Page MenuHomePhabricator

Increase the cached set size for query pages
Closed, DeclinedPublic

Details

Reference
bz3149

Event Timeline

bzimport raised the priority of this task from to Lowest.Nov 21 2014, 8:46 PM
bzimport set Reference to bz3149.
bzimport added a subscriber: Unknown Object (MLST).

See also bug <a href="http://bugzilla.wikipedia.org/show_bug.cgi?id=2415">2415</a>, re: lonelypages. The same is also true for ancientpages... static dumps of the full lists, along with a quick count of the # of matches for those queries, would be very helpful; the latter on the Special:Statistics page.

kellen wrote:

On the lonelypages bug, Ashar says that the 1000 page limit is "set to make it
faster" which doesn't make any sense.
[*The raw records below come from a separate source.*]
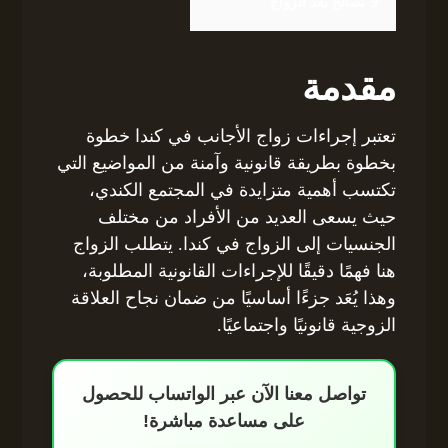
9
نصائح بعد الزواج
مقدمة
تعتبر إجراءات زواج الأجانب في كندا خطوة
بخطوة بطريقة قانونية وآمنة من المواضيع التي
تكتسب أهمية متزايدة في المجتمع الكندي،
حيث يسعى العديد من الأفراد من مختلف
الجنسيات إلى الزواج في كندا. يتطلب الزواج
هنا فهمًا دقيقًا للإجراءات القانونية المطلوبة،
وهذا يُعَد جزءًا أساسيًا من ضمان نجاح العلاقة
الزوجية قانونيًا واجتماعيًا.
تواصل معنا الآن عبر الواتساب للحصول
على مساعدة مباشرة!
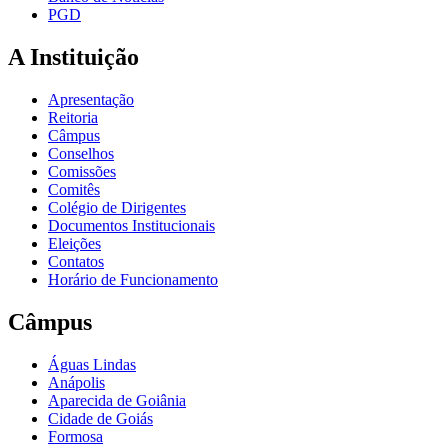
PGD
A Instituição
Apresentação
Reitoria
Câmpus
Conselhos
Comissões
Comitês
Colégio de Dirigentes
Documentos Institucionais
Eleições
Contatos
Horário de Funcionamento
Câmpus
Águas Lindas
Anápolis
Aparecida de Goiânia
Cidade de Goiás
Formosa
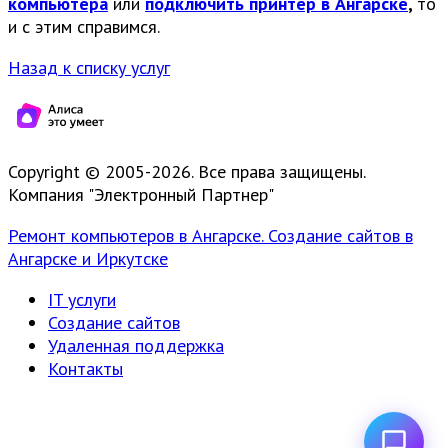
компьютера
или
подключить принтер в Ангарске
,
то
и с этим справимся.
Назад к списку услуг
Copyright © 2005-2026. Все права защищены.
Компания "Электронный Партнер"
Ремонт компьютеров в Ангарске. Создание сайтов в
Ангарске и Иркутске
IT услуги
Создание сайтов
Удаленная поддержка
Контакты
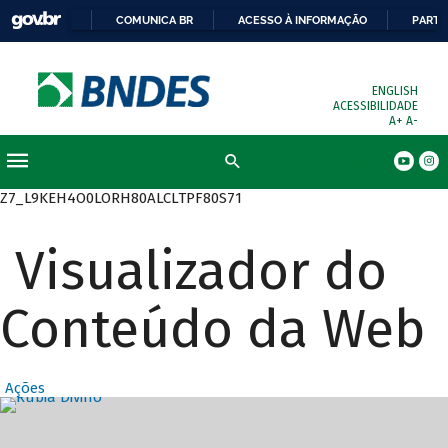
COMUNICA BR
ACESSO À INFORMAÇÃO
PARTI
ENGLISH
ACESSIBILIDADE
A+
A-
Busca
Z7_L9KEH4O0LORH80ALCLTPF80S71
Visualizador do
Conteúdo da Web
Ações
Destaques Prin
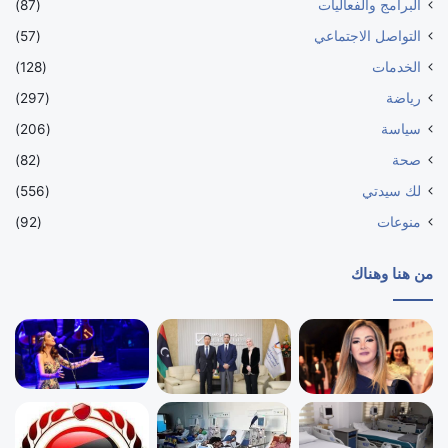
البرامج والفعاليات
(87)
التواصل الاجتماعي
(57)
الخدمات
(128)
رياضة
(297)
سياسة
(206)
صحة
(82)
لك سيدتي
(556)
منوعات
(92)
من هنا وهناك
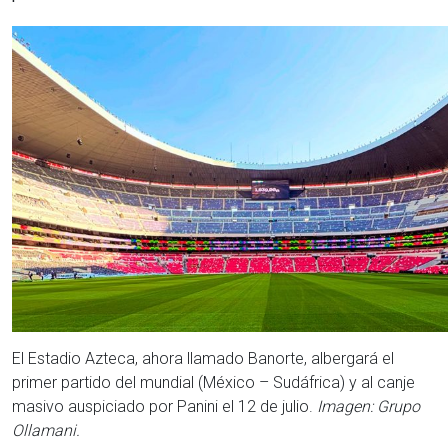
El Estadio Azteca, ahora llamado Banorte, albergará el
primer partido del mundial (México – Sudáfrica) y al canje
masivo auspiciado por Panini el 12 de julio.
Imagen: Grupo
Ollamani.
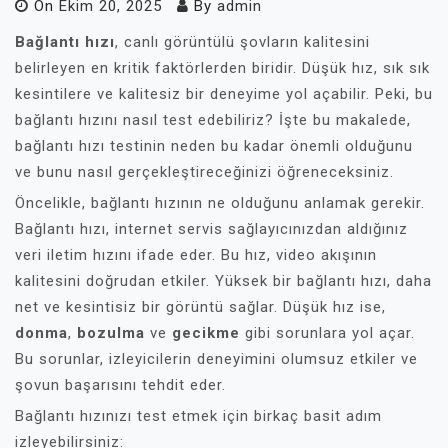
On
Ekim 20, 2025
By
admin
Bağlantı hızı
, canlı görüntülü şovların kalitesini
belirleyen en kritik faktörlerden biridir. Düşük hız, sık sık
kesintilere ve kalitesiz bir deneyime yol açabilir. Peki, bu
bağlantı hızını nasıl test edebiliriz? İşte bu makalede,
bağlantı hızı testinin neden bu kadar önemli olduğunu
ve bunu nasıl gerçekleştireceğinizi öğreneceksiniz.
Öncelikle, bağlantı hızının ne olduğunu anlamak gerekir.
Bağlantı hızı, internet servis sağlayıcınızdan aldığınız
veri iletim hızını ifade eder. Bu hız, video akışının
kalitesini doğrudan etkiler. Yüksek bir bağlantı hızı, daha
net ve kesintisiz bir görüntü sağlar. Düşük hız ise,
donma
,
bozulma
ve
gecikme
gibi sorunlara yol açar.
Bu sorunlar, izleyicilerin deneyimini olumsuz etkiler ve
şovun başarısını tehdit eder.
Bağlantı hızınızı test etmek için birkaç basit adım
izleyebilirsiniz:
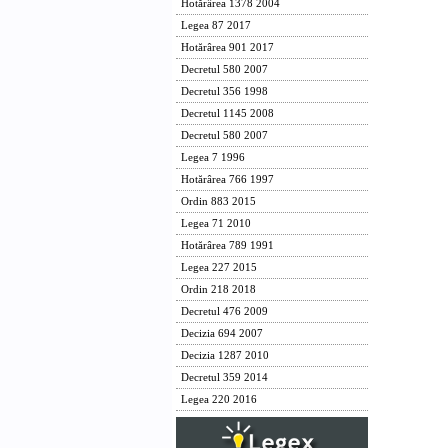
Hotărârea 1378 2004
Legea 87 2017
Hotărârea 901 2017
Decretul 580 2007
Decretul 356 1998
Decretul 1145 2008
Decretul 580 2007
Legea 7 1996
Hotărârea 766 1997
Ordin 883 2015
Legea 71 2010
Hotărârea 789 1991
Legea 227 2015
Ordin 218 2018
Decretul 476 2009
Decizia 694 2007
Decizia 1287 2010
Decretul 359 2014
Legea 220 2016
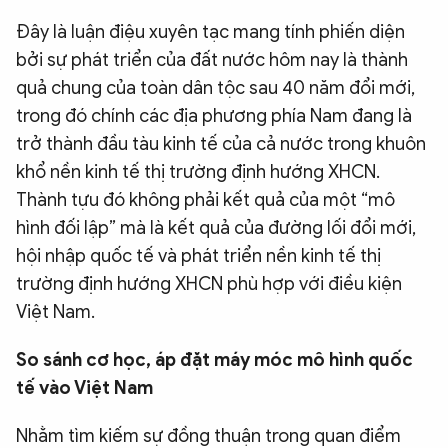
Đây là luận điệu xuyên tạc mang tính phiến diện
bởi sự phát triển của đất nước hôm nay là thành
quả chung của toàn dân tộc sau 40 năm đổi mới,
trong đó chính các địa phương phía Nam đang là
trở thành đầu tàu kinh tế của cả nước trong khuôn
khổ nền kinh tế thị trường định hướng XHCN.
Thành tựu đó không phải kết quả của một “mô
hình đối lập” mà là kết quả của đường lối đổi mới,
hội nhập quốc tế và phát triển nền kinh tế thị
trường định hướng XHCN phù hợp với điều kiện
Việt Nam.
So sánh cơ học, áp đặt máy móc mô hình quốc
tế vào Việt Nam
Nhằm tìm kiếm sự đồng thuận trong quan điểm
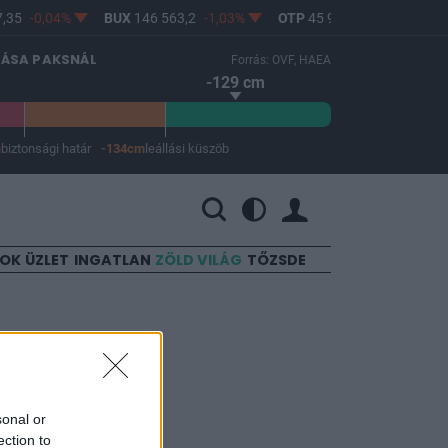
35
-0,04%
BUX
146 563,2
-1,03%
OTP
45 900
-1,82%
MO
LÁSA PAKSNÁL
Forrás: OVF, HAEA
-129 cm
m
biztonsági határ
-134cm
leállási küszöb
 a leállási küszöb -134 cm.
SOK
ÜZLET
INGATLAN
ZÖLD VILÁG
TŐZSDE
lett
sonal or
ection to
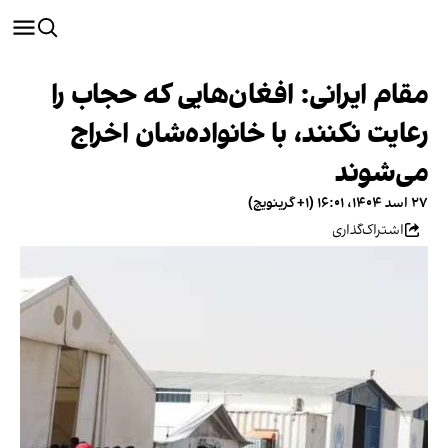
مقام ایرانی: افغان‌هایی‌ که حجاب را
رعایت نکنند، با خانواده‌شان اخراج
می‌شوند
۲۷ اسد ۱۴۰۴، ۱۶:۰۱ (‎+۱ گرینویچ)
اشتراک‌گذاری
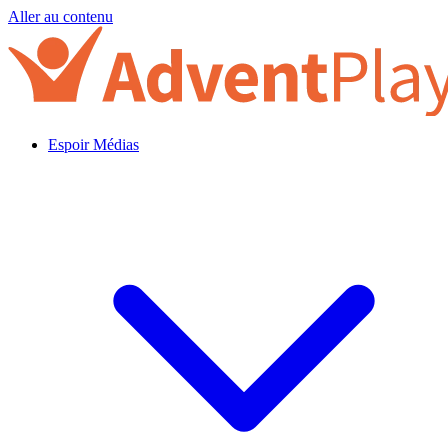
Aller au contenu
Espoir Médias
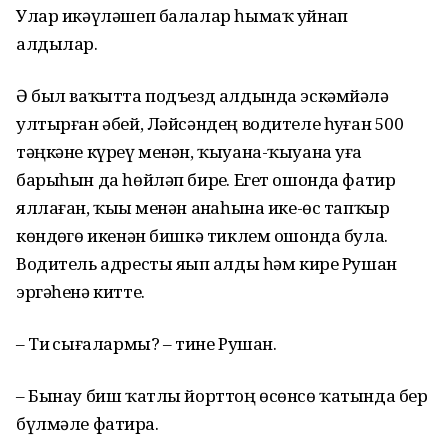
Улар икәүләшеп балалар һымаҡ уйнап
алдылар.
Ә был ваҡытта подъезд алдында эскәмйәлә
ултырған әбей, Ләйсәндең водителе һуҙған 500
тәңкәне күреү менән, ҡыуана-ҡыуана уға
барыһын да һөйләп бирҙе. Егет ошонда фатир
яллаған, ҡыҙы менән аҙнаһына ике-өс тапҡыр
көндөҙгө икенән бишкә тиклем ошонда була.
Водитель адресты яҙып алды һәм кире Рушан
эргәһенә китте.
– Тиҙ сығалармы? – тине Рушан.
– Бынау биш ҡатлы йорттоң өсөнсө ҡатында бер
бүлмәле фатирҙа.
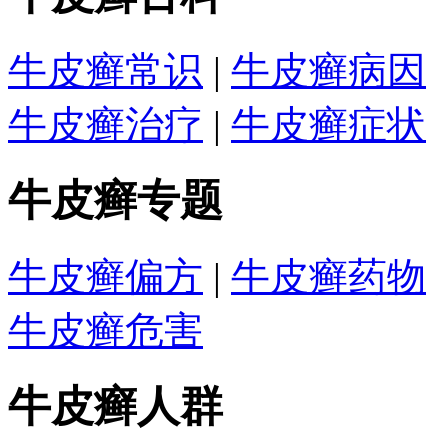
牛皮癣常识
|
牛皮癣病因
牛皮癣治疗
|
牛皮癣症状
牛皮癣专题
牛皮癣偏方
|
牛皮癣药物
牛皮癣危害
牛皮癣人群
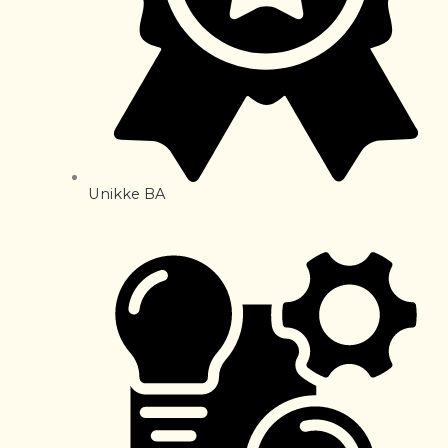
Unikke BA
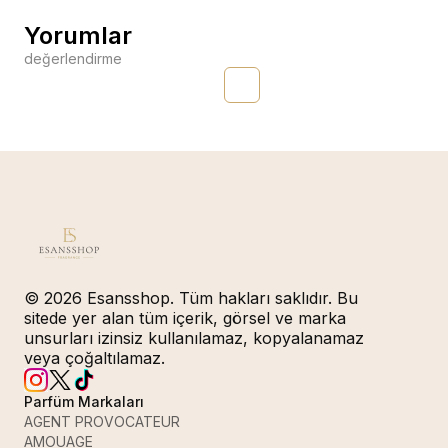
Yorumlar
değerlendirme
© 2026 Esansshop. Tüm hakları saklıdır. Bu
sitede yer alan tüm içerik, görsel ve marka
unsurları izinsiz kullanılamaz, kopyalanamaz
veya çoğaltılamaz.
Parfüm Markaları
AGENT PROVOCATEUR
AMOUAGE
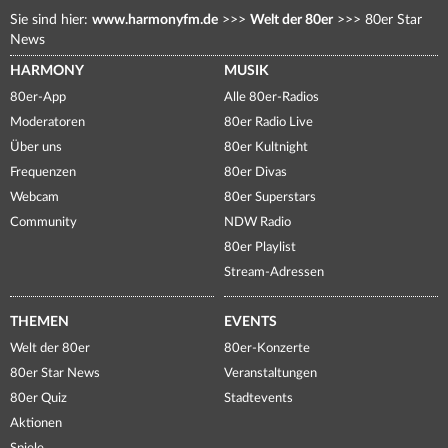
Sie sind hier:
www.harmonyfm.de
>>>
Welt der 80er
>>>
80er Star
News
HARMONY
MUSIK
80er-App
Alle 80er-Radios
Moderatoren
80er Radio Live
Über uns
80er Kultnight
Frequenzen
80er Divas
Webcam
80er Superstars
Community
NDW Radio
80er Playlist
Stream-Adressen
THEMEN
EVENTS
Welt der 80er
80er-Konzerte
80er Star News
Veranstaltungen
80er Quiz
Stadtevents
Aktionen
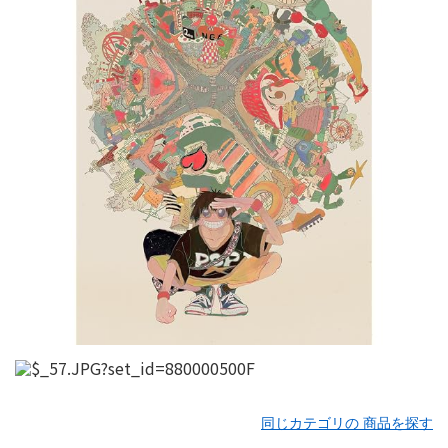
同じカテゴリの 商品を探す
How is retrieving records 1-1000 somehow
faster than 1001-2000 out of a single table? And even if this is faster, I am
willing to wait around for a special page if that helps me get some actual work
done.

Also, for wikibooks it's not as simple as for WP. On wikibooks you're working on
a specific subject area/book and you should not be categorizing other books'
pages without knowledge of their conventions, etc. So, if I want to find the
_cookbook_ pages that are uncategorized, I just can't, because they are further
down than 1000.

kellen wrote:

Is anybody going to take this one on or at least comment on the bug? This seems
like something that would be easy to fix.

robchur wrote:

The issue is about raising the default limit on cached special page queries to
increase the size of the set. While it's trivial to tweak, the question is - do
we want to, and how much of a performance hit (we've got to run the queries
periodically, remember, and they take time) are we looking at? So someone
involved in Wikimedia server administration has to make a decision.

kellen wrote:

For wikibooks, could we just turn off the limiting completely? The special pages
aren't heavily used and we only have ~15,000 modules. Alternatively, could we
turn off caching? With the relatively small number of modules and categories I
doubt it would be a huge performance hit. Right now Uncategorizedpages is
basically useless for wikibooks.

robchur wrote:

*** Bug 8450 has been marked as a duplicate of this bug. ***

cohesion wrote:

This is somewhat important for images also, since the toolserver is down we have
no way of knowing which images are completely untagged. The uncategorized can
act as a proxy for this usually. We haven't really been keeping up with this,
but the number of them is probably pretty high now, seeing as 1000 barely gets
through the b's. For this application though we wouldn't need it biweekly,
bimonthly or even monthly would be fine.

shunpiker wrote:

I submitted a patch for Bug 2415 which could also fix this problem if the LIMIT
is turned off for this query.

The LIMIT may not substantially reduce the cost of the cache-building queries
since it is only applied after the "heavy lifting" (full table scans, joins,
etc). This can be confirmed by comparing the stats after running the queries
with and without the LIMITs. (Note that the cache-building query LIMIT is
indirectly making reads on the querycache less expensive -- because it is
keeping it small.)

(See also Bug 4699 for a discussion of the problems of using LIMIT.)

jeluf wrote:

No, the size can't be increased. It's not only the query that's expensive, but the insert is expensive, too. Use the toolserver for such requests.